The depth of such cross modulation of the radio waves of both stations may reach 10 percent or even more, but it usually does not exceed 1-2 percent. The Luxembourg effect is one source of interference in radio reception. The theory of the Luxembourg effect was developed by the Australian physicists V. Bailey and D. Martyn (1934-37) and the Soviet physicist V. L. Ginzburg (1948).

The cause of the Luxembourg effect is as follows. The absorption of radio waves in the ionosphere is determined by its conductance, which in turn depends on the number of collisions of the electrons present in the ionosphere with molecules and ions. The number of collisions is proportional to the velocity of the electrons, which in the absence of radio waves is determined solely by the temperature of the gas. The mean thermal velocity of electrons v is very great (for example, at room temperature v = 107 cm/sec); therefore, v usually is virtually unchanged, even when radio waves are present in the ionosphere. However, above a strong radio station, where the field intensity of the radio waves is great, the velocity of the electrons—and hence the number of collisions and conductance of the gas—depends on the field intensity (the higher the field intensity, the lower the conductance of the gas) and changes over time in pace with the changes in the field intensity of the powerful station.
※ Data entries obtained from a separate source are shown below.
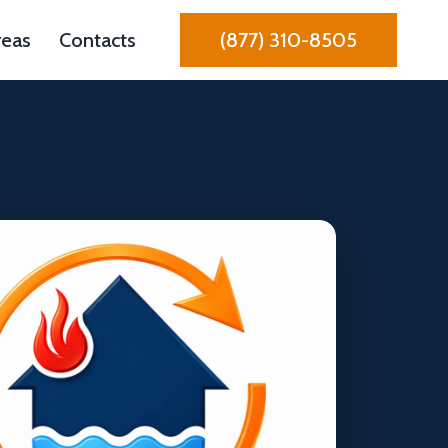
reas
Contacts
(877) 310-8505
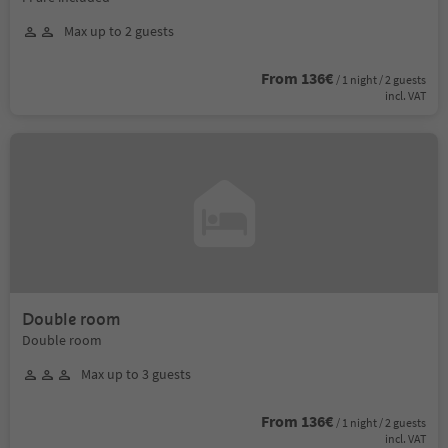
Max up to 2 guests
From 136€
/ 1 night / 2 guests
incl. VAT
Double room
Double room
Max up to 3 guests
From 136€
/ 1 night / 2 guests
incl. VAT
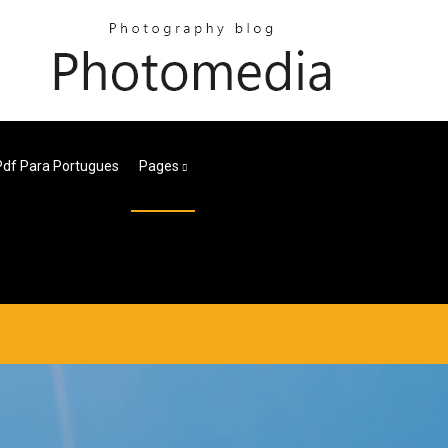
Pdf Para Portugues
Pages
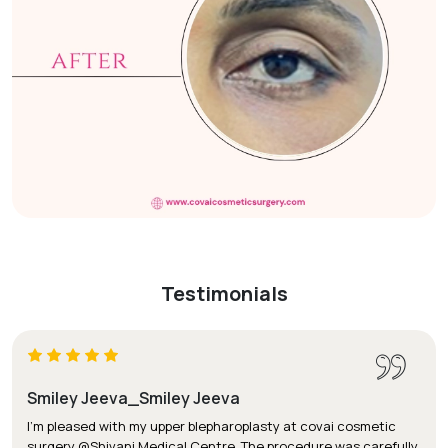
Testimonials
Smiley Jeeva_Smiley Jeeva
I'm pleased with my upper blepharoplasty at covai cosmetic
surgery @Shivani Medical Centre. The procedure was carefully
Radio waves of other stations that pass through the perturbed region of the ionosphere are absorbed first to a greater and then to a lesser extent—that is, they are amplitude-modulated with the frequency of the powerful station. Perturbations produced in the ionosphere by a strong wave affect not only other waves that are propagating in the perturbed region but also the very waves that caused the perturbations. Self-stress of the radio wave in the ionosphere arises. This changes its absorption and phase (that is, it causes distortion of the signal).

Experimental studies of the Luxembourg effect are a method of studying the ionosphere, since they may be used to determine the frequency of electron collisions in the ionosphere and the fraction of energy lost by an electron during a single collision.